--- The task ---
Can you reproduce the rows below word for word, starting with the first line and going on through the line with "38: (1041, 1061)", both included, while leaving the pictures out?

--- Exercise data ---

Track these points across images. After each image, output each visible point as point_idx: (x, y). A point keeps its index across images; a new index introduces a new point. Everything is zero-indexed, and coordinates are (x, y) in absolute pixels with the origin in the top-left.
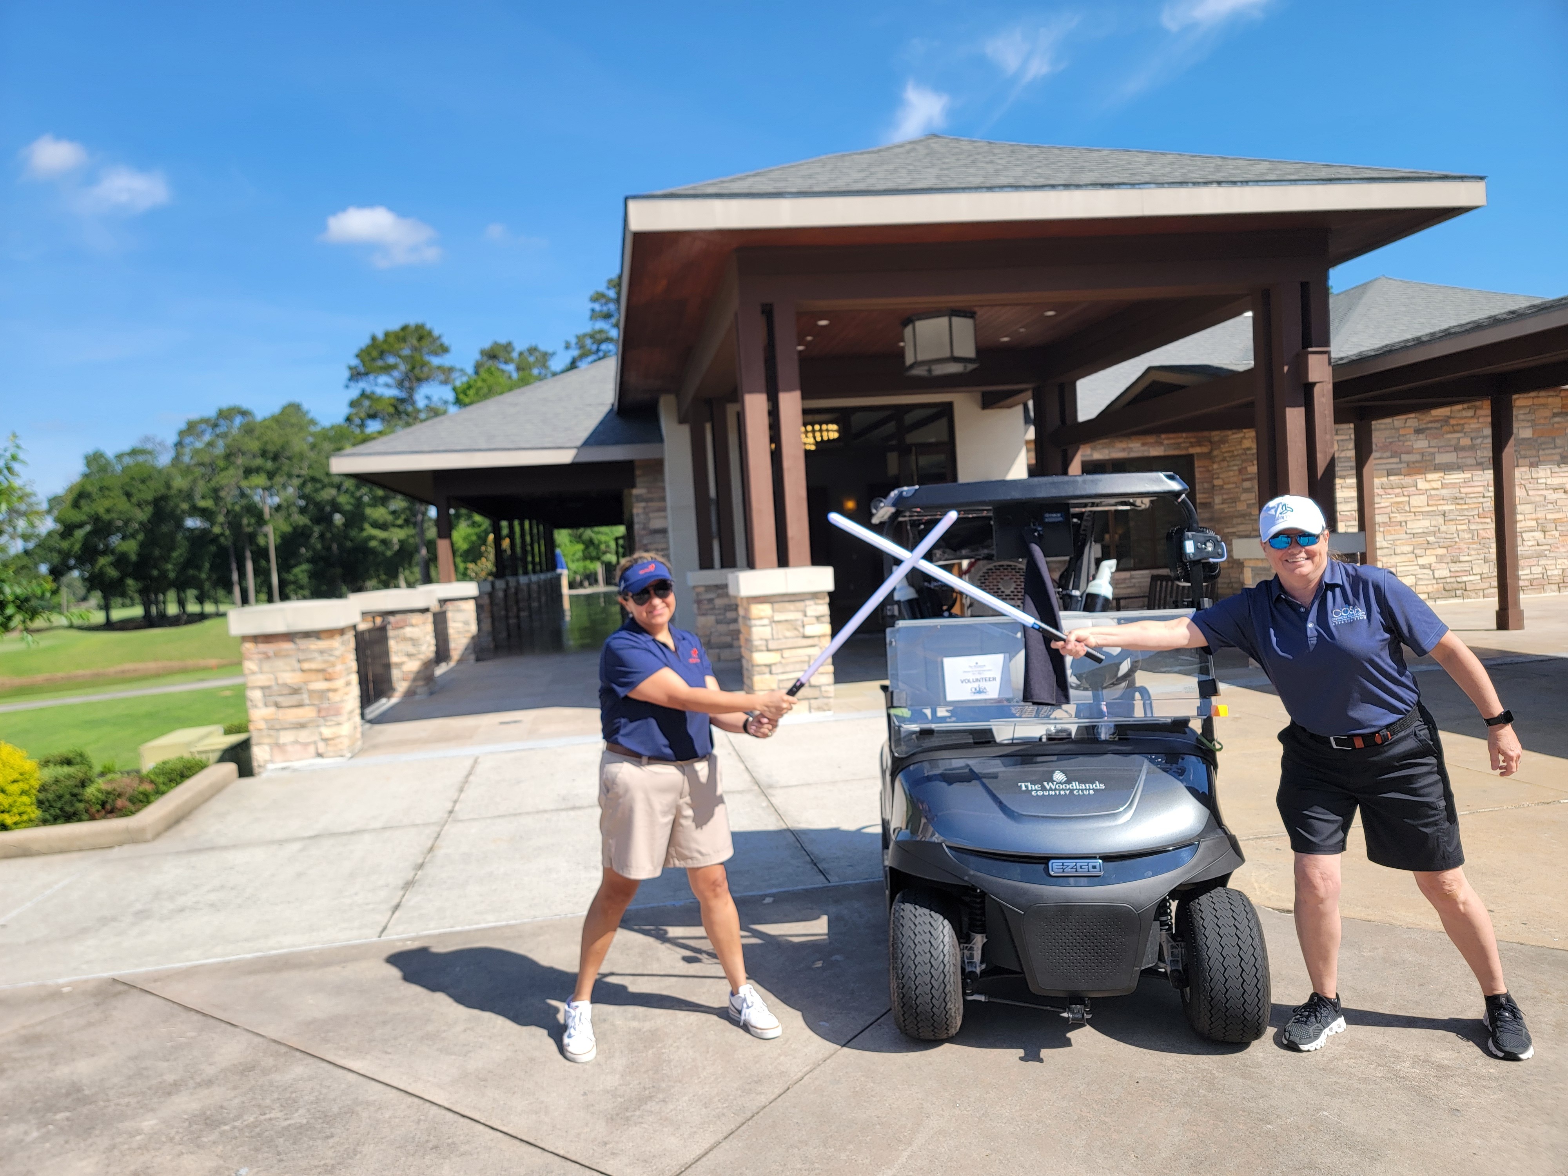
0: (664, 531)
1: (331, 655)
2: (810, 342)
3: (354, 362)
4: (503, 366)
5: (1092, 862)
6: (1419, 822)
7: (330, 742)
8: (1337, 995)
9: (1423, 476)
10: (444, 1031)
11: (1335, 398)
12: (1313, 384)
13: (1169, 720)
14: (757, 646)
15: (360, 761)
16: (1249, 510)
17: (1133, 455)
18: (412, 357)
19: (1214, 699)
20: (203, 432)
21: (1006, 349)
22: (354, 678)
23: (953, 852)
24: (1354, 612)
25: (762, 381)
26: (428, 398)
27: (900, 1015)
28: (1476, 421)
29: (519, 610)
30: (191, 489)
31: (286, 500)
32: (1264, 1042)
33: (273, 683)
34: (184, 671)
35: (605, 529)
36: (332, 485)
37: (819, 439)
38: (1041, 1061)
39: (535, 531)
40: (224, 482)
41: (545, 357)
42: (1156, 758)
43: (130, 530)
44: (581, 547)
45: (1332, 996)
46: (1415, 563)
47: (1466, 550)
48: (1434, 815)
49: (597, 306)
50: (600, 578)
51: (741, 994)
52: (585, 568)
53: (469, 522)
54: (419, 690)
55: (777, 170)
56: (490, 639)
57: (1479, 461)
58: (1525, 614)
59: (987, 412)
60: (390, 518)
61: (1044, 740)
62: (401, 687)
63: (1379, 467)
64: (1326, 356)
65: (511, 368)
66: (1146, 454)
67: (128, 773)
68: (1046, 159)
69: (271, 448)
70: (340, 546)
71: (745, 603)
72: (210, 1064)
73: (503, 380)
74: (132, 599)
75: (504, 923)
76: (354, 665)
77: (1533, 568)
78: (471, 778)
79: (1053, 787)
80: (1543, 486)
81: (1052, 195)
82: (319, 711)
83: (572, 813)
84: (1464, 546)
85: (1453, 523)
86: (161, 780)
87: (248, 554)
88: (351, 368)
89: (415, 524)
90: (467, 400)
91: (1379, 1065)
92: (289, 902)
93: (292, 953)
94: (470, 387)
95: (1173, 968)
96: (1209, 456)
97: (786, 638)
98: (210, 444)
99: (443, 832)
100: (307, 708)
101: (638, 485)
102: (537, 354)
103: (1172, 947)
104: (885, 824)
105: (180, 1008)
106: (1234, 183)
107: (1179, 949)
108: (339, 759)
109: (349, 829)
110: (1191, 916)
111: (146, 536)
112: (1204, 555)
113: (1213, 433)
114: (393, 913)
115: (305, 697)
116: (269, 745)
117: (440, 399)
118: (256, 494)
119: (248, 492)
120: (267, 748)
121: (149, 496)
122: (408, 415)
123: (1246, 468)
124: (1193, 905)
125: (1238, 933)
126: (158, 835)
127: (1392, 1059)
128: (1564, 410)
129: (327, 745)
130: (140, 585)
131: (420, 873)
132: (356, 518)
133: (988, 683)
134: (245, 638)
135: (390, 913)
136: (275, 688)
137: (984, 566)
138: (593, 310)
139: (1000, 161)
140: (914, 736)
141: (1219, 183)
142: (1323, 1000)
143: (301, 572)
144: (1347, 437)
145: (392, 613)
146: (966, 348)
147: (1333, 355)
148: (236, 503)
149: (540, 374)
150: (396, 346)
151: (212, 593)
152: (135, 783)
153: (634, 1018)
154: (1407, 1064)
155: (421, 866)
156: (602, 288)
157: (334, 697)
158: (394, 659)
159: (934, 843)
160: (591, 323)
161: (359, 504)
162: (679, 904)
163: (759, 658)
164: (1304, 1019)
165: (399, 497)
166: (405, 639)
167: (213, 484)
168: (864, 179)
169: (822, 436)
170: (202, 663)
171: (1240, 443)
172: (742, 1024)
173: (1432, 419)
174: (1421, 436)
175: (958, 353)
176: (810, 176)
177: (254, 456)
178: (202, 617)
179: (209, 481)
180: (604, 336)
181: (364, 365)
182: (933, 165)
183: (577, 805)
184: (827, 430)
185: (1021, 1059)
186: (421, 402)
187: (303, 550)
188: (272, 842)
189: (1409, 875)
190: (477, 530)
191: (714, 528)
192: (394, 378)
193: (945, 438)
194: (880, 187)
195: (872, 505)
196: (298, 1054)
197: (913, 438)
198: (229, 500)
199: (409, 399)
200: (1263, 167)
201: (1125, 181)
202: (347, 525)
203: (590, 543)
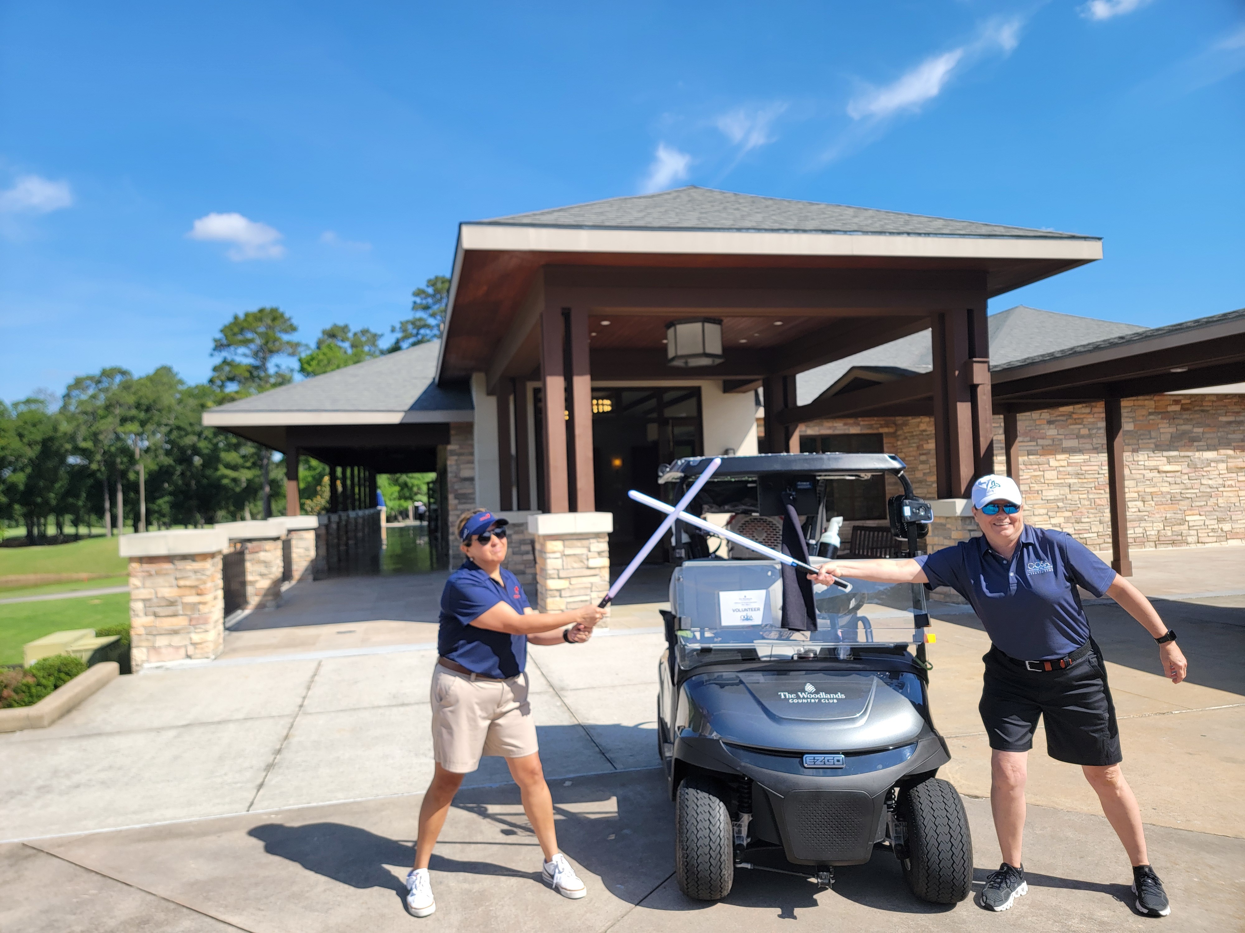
0: (471, 479)
1: (203, 575)
2: (594, 337)
3: (219, 336)
4: (340, 344)
5: (837, 757)
6: (1091, 728)
7: (198, 646)
8: (1021, 865)
9: (1054, 456)
10: (308, 891)
11: (992, 396)
12: (977, 385)
13: (892, 645)
14: (550, 575)
15: (223, 662)
16: (925, 478)
17: (837, 432)
18: (266, 334)
19: (926, 629)
20: (88, 387)
21: (743, 348)
22: (220, 594)
23: (729, 748)
24: (1045, 565)
25: (560, 367)
26: (277, 366)
27: (684, 879)
28: (1092, 416)
29: (348, 539)
30: (75, 433)
31: (154, 444)
32: (967, 903)
33: (153, 596)
34: (59, 582)
35: (417, 475)
36: (194, 433)
37: (595, 411)
38: (795, 918)
39: (362, 475)
40: (102, 428)
41: (375, 338)
42: (880, 674)
43: (20, 464)
44: (397, 488)
45: (1018, 866)
46: (1049, 522)
47: (1086, 514)
48: (1101, 724)
49: (418, 300)
50: (411, 514)
51: (554, 862)
52: (400, 506)
53: (307, 466)
54: (268, 604)
55: (576, 207)
56: (324, 562)
57: (1095, 446)
58: (1133, 565)
59: (727, 395)
60: (240, 461)
61: (796, 658)
62: (253, 600)
63: (1022, 448)
64: (986, 365)
65: (346, 345)
66: (847, 432)
67: (14, 667)
68: (779, 209)
69: (145, 401)
70: (198, 483)
71: (541, 540)
72: (111, 918)
73: (340, 354)
74: (17, 521)
75: (352, 800)
76: (220, 583)
77: (1136, 529)
78: (316, 678)
79: (806, 696)
80: (1142, 467)
81: (785, 236)
82: (190, 620)
83: (402, 709)
84: (1085, 511)
85: (1077, 492)
86: (40, 674)
87: (120, 487)
88: (215, 340)
89: (261, 467)
90: (310, 369)
91: (1056, 922)
92: (168, 781)
93: (174, 824)
94: (312, 359)
95: (897, 843)
96: (894, 435)
97: (573, 568)
98: (94, 397)
99: (295, 723)
100: (181, 617)
101: (452, 442)
102: (368, 335)
103: (896, 826)
104: (661, 721)
105: (82, 870)
106: (919, 234)
107: (902, 827)
108: (205, 660)
109: (216, 719)
110: (911, 800)
111: (33, 470)
112: (918, 518)
113: (897, 418)
114: (258, 791)
115: (180, 608)
116: (146, 647)
117: (288, 367)
118: (129, 438)
119: (123, 436)
120: (144, 650)
121: (39, 438)
122: (260, 379)
123: (922, 445)
124: (913, 792)
125: (948, 815)
126: (53, 722)
127: (1065, 917)
128: (1157, 411)
129: (195, 648)
130: (25, 510)
131: (278, 757)
132: (212, 460)
133: (754, 612)
134: (132, 559)
135: (255, 791)
136: (155, 600)
137: (742, 518)
138: (415, 303)
139: (745, 209)
140: (695, 653)
141: (909, 234)
142: (1011, 870)
143: (163, 503)
144: (998, 425)
145: (250, 540)
146: (715, 347)
147: (991, 364)
148: (112, 445)
149: (370, 350)
150: (254, 324)
151: (86, 518)
152: (20, 677)
153: (465, 881)
154: (1076, 921)
155: (279, 751)
156: (423, 285)
157: (204, 609)
158: (249, 578)
159: (712, 740)
160: (413, 312)
161: (216, 449)
162: (495, 785)
163: (552, 584)
164: (997, 885)
165: (250, 444)
166: (260, 562)
167: (94, 429)
168: (643, 218)
169: (598, 409)
170: (75, 576)
171: (918, 426)
172: (554, 886)
173: (1060, 413)
174: (1052, 426)
175: (709, 350)
176: (602, 213)
177: (130, 408)
178: (76, 538)
179: (89, 427)
180: (422, 323)
181: (226, 339)
182: (694, 210)
183: (406, 702)
184: (603, 405)
185: (780, 916)
186: (271, 369)
187: (166, 485)
188: (151, 730)
189: (1078, 769)
190: (312, 473)
191: (514, 478)
192: (251, 350)
193: (694, 413)
194: (656, 224)
195: (659, 469)
196: (185, 910)
197: (669, 412)
198: (106, 442)
199: (262, 367)
200: (939, 224)
201: (839, 228)
202: (204, 466)
203: (404, 486)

--- Problem solution ---
Track these points across images. After each image, output each visible point as point_idx: (x, y). A point keeps its index across images; a new index introduces a new point. Everything is zero-indexed, and coordinates are (x, y) in absolute pixels with the origin in the top-left.
0: (664, 531)
1: (331, 655)
2: (810, 342)
3: (354, 362)
4: (503, 366)
5: (1092, 862)
6: (1419, 822)
7: (330, 742)
8: (1337, 995)
9: (1423, 476)
10: (444, 1031)
11: (1335, 398)
12: (1313, 384)
13: (1169, 720)
14: (757, 646)
15: (360, 761)
16: (1249, 510)
17: (1133, 455)
18: (412, 357)
19: (1214, 699)
20: (203, 432)
21: (1006, 349)
22: (354, 678)
23: (953, 852)
24: (1354, 612)
25: (762, 381)
26: (428, 398)
27: (900, 1015)
28: (1476, 421)
29: (519, 610)
30: (191, 489)
31: (286, 500)
32: (1264, 1042)
33: (273, 683)
34: (184, 671)
35: (605, 529)
36: (332, 485)
37: (819, 439)
38: (1041, 1061)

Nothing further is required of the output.